As the First World War generation faded away, the structure fell into decay. Then, in 1990, after a lapse of many years, the Armistice Day ceremony was revived in Portlaoise. In 2001, the Monument was relocated from Tower Hill (Bank Place) to a special site at Millview, and it was refurbished.

Michael Thompson, of Post 27 (United Nations veterans), welcomed everybody to the ceremony at the War Memorial which was blessed by Canon Tarleton.

After Joe McEvoy, also of Post 27, had laid a wreath, the large and representative attendance observed a minute’s silence for the thousands who never returned home from the Western Front and other killing zones of The Great War. Michael McLoughlin sounded the Last Post and Reveille. Stefan O’Reilly played the national anthem.

Council Cathaoirleach Cllr John King told the gathering he was proud to stand at the Memorial a century after the guns had ceased firing on the Western Front. He noted how veterans, many from Laois, had returned to a very different place after the war. He welcomed the fact that we were now remembering them.

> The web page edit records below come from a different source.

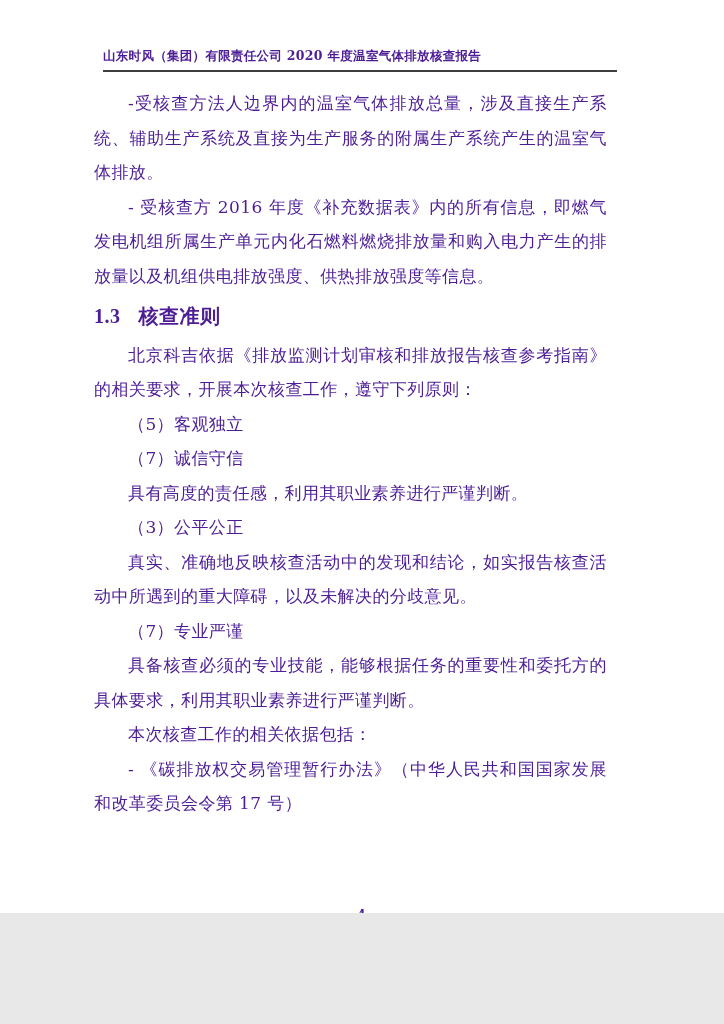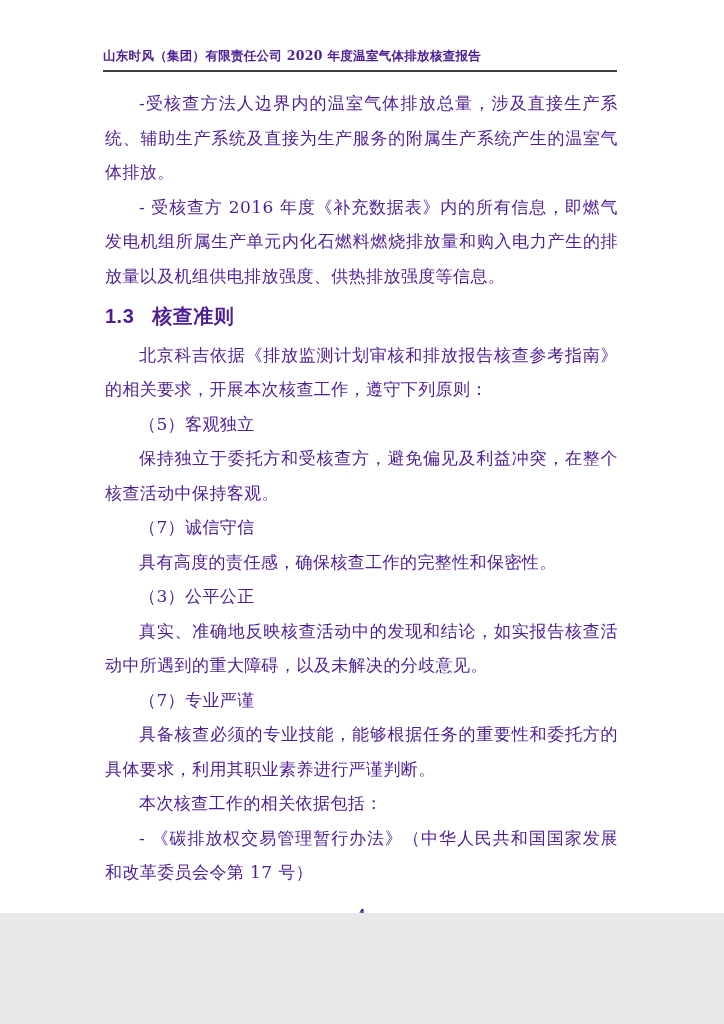--- a/index.html
+++ b/index.html
@@ -26,42 +26,42 @@
     padding-bottom: 5px;
   }
   .header-title {
     font-size: 12.5px;
     font-weight: 600;
     letter-spacing: 0.3px;
     white-space: nowrap;
   }
   .content {
     position: absolute;
-    left: 105px;
+    left: 94px;
     top: 86px;
     width: 513px;
     font-size: 17px;
     line-height: 34.5px;
     letter-spacing: 0.4px;
     text-align: justify;
   }
   .content p {
     margin: 0;
     text-indent: 2em;
   }
   .section-heading {
     font-size: 20px;
     font-weight: bold;
     letter-spacing: 0.5px;
     margin: 6px 0 4px 0;
     line-height: 34.5px;
   }
   .section-heading .section-number {
     margin-right: 18px;
-    font-family: Liberation Sans, sans-serif;
+    font-family: Liberation Serif, serif;
     margin-top: 16px;
   }
   .page-footer {
     position: absolute;
     left: 105px;
     top: 908px;
     width: 513px;
     text-align: center;
     font-size: 12px;
     font-weight: 600;
@@ -79,23 +79,22 @@
   <div class="content">
     <p>-受核查方法人边界内的温室气体排放总量，涉及直接生产系统、辅助生产系统及直接为生产服务的附属生产系统产生的温室气体排放。</p>
     <p>- 受核查方 2016 年度《补充数据表》内的所有信息，即燃气发电机组所属生产单元内化石燃料燃烧排放量和购入电力产生的排放量以及机组供电排放强度、供热排放强度等信息。</p>
 
     <div class="section-heading">
       <span class="section-number">1.3</span><span>核查准则</span>
     </div>
 
     <p>北京科吉依据《排放监测计划审核和排放报告核查参考指南》的相关要求，开展本次核查工作，遵守下列原则：</p>
     <p>（5）客观独立</p>
-    <p>保持独立于委托方和受核查方，避免偏见及利益冲突，在整个核查活动中保持客观。</p>
     <p>（7）诚信守信</p>
-    <p>具有高度的责任感，确保核查工作的完整性和保密性。</p>
+    <p>具有高度的责任感，利用其职业素养进行严谨判断。</p>
     <p>（3）公平公正</p>
     <p>真实、准确地反映核查活动中的发现和结论，如实报告核查活动中所遇到的重大障碍，以及未解决的分歧意见。</p>
     <p>（7）专业严谨</p>
     <p>具备核查必须的专业技能，能够根据任务的重要性和委托方的具体要求，利用其职业素养进行严谨判断。</p>
     <p>本次核查工作的相关依据包括：</p>
     <p>- 《碳排放权交易管理暂行办法》（中华人民共和国国家发展和改革委员会令第 17 号）</p>
   </div>
 
   <div class="page-footer">
     <span>4</span>

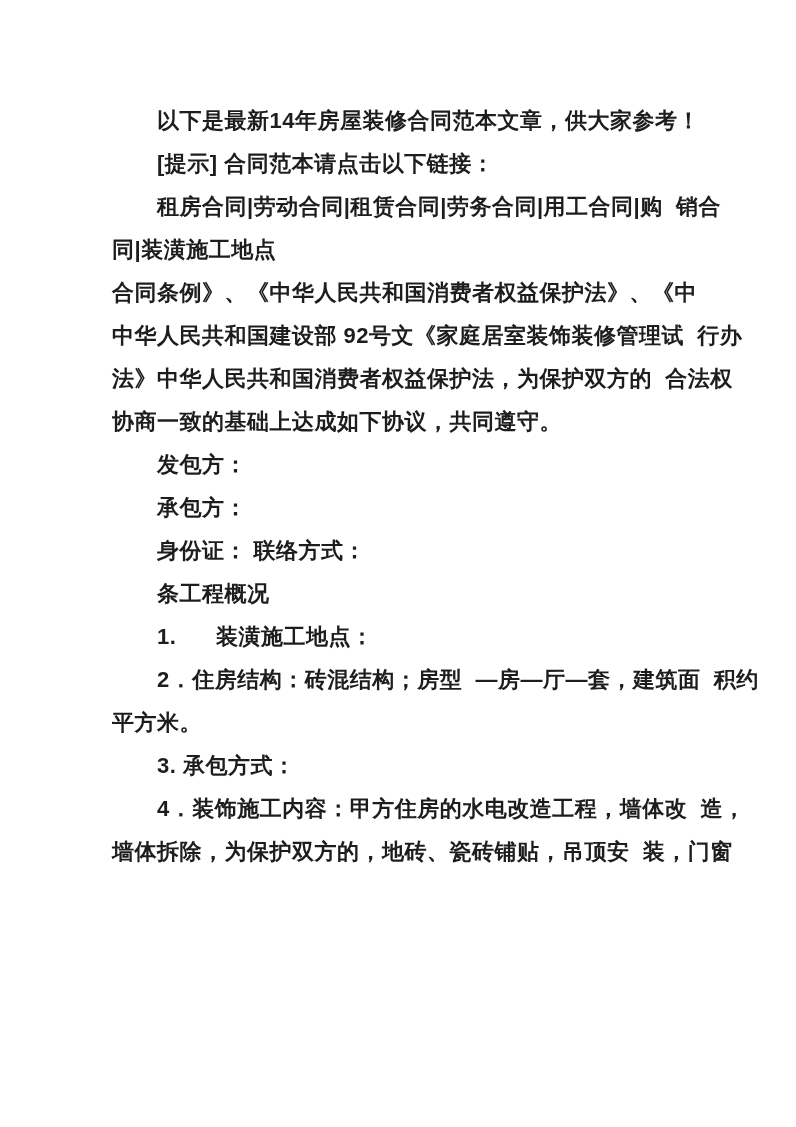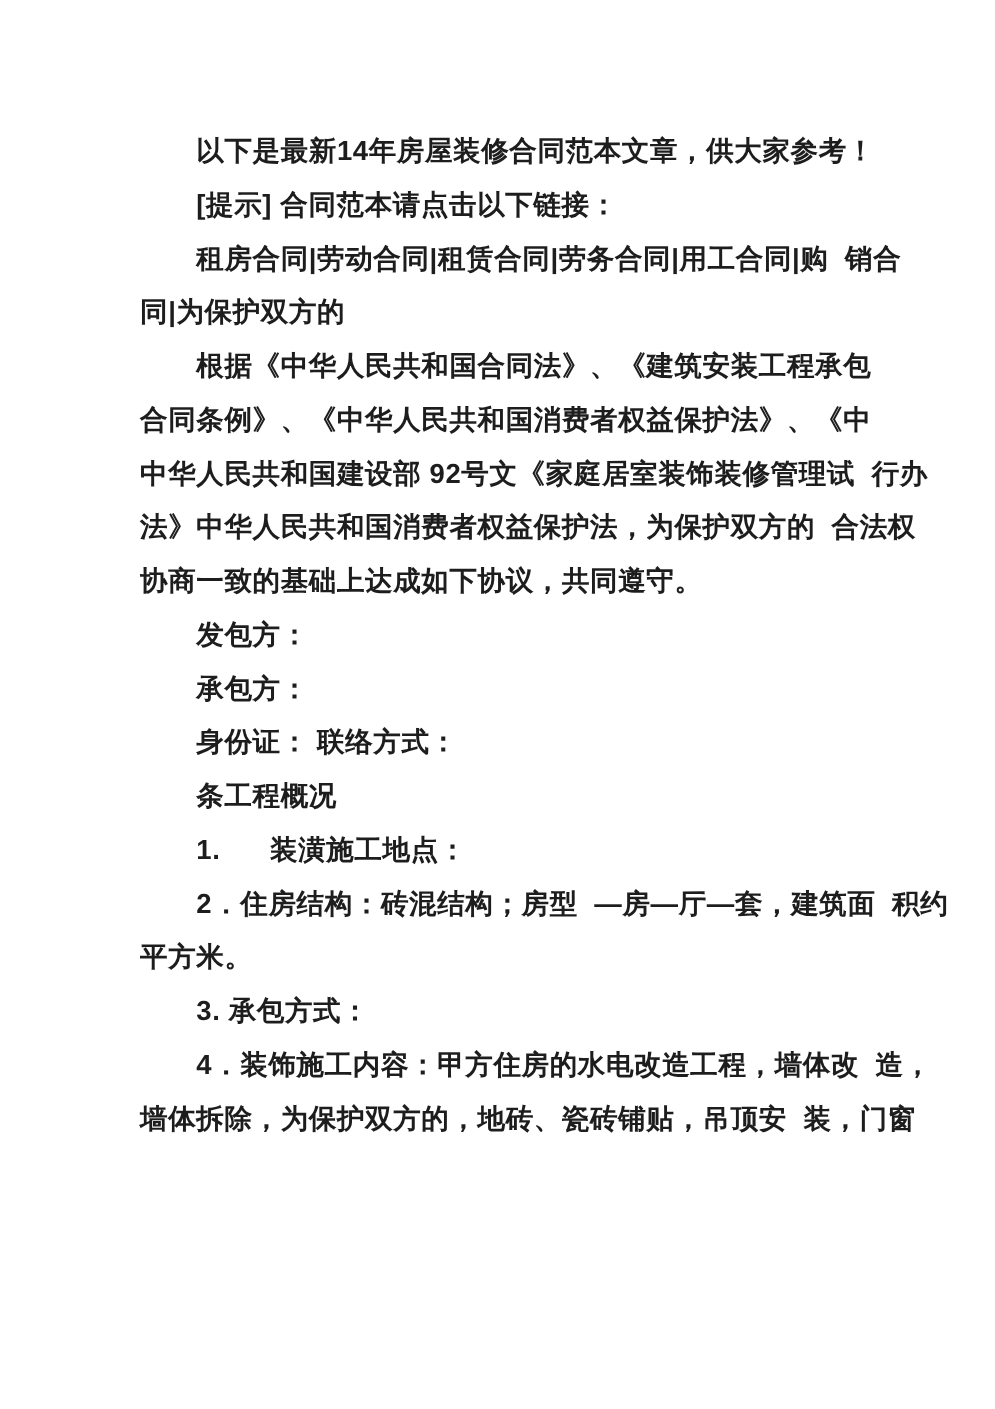--- a/index.html
+++ b/index.html
@@ -34,22 +34,21 @@
   }
 </style>
 </head>
 <body>
 
 <div class="page">
   <div class="textblock">
     <div class="line ind">以下是最新14年房屋装修合同范本文章，供大家参考！</div>
     <div class="line ind">[提示] 合同范本请点击以下链接：</div>
     <div class="line ind">租房合同|劳动合同|租赁合同|劳务合同|用工合同|购  销合</div>
-    <div class="line">同|为保护双方的</div>
-    <div class="line ind">根据《中华人民共和国合同法》、《建筑安装工程承包</div>
+    <div class="line">同|装潢施工地点</div>
     <div class="line">合同条例》、《中华人民共和国消费者权益保护法》、《中</div>
     <div class="line">中华人民共和国建设部 92号文《家庭居室装饰装修管理试  行办</div>
     <div class="line">法》中华人民共和国消费者权益保护法，为保护双方的  合法权</div>
     <div class="line">协商一致的基础上达成如下协议，共同遵守。</div>
     <div class="line ind">发包方：</div>
     <div class="line ind">承包方：</div>
     <div class="line ind">身份证： 联络方式：</div>
     <div class="line ind">条工程概况</div>
     <div class="line ind">1.      装潢施工地点：</div>
     <div class="line ind">2．住房结构：砖混结构；房型  —房—厅—套，建筑面  积约</div>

Tony Flanagan, Post 27, recalled the work of the late Kathleen O’Brien, who died in 2017, for the annual Armistice Day commemorations.

“We are honouring the young men and women who died in the First World War. Without those people who gave their lives, we might not be here today,” he said.

Mr Flanagan and Canon Tarleton organized the ceremony. Present was Post 27 Chairman Fred O’Reilly. His uncle, Tom Briody, a member of the Royal Irish Fusiliers, was killed on the Western Front in October 1915.
Parade Marshal on Sunday was Jim Shiels.

In charge of the colour party was Donie Molloy.

Photographer Alf Harvey covered the event for the Leinster Express.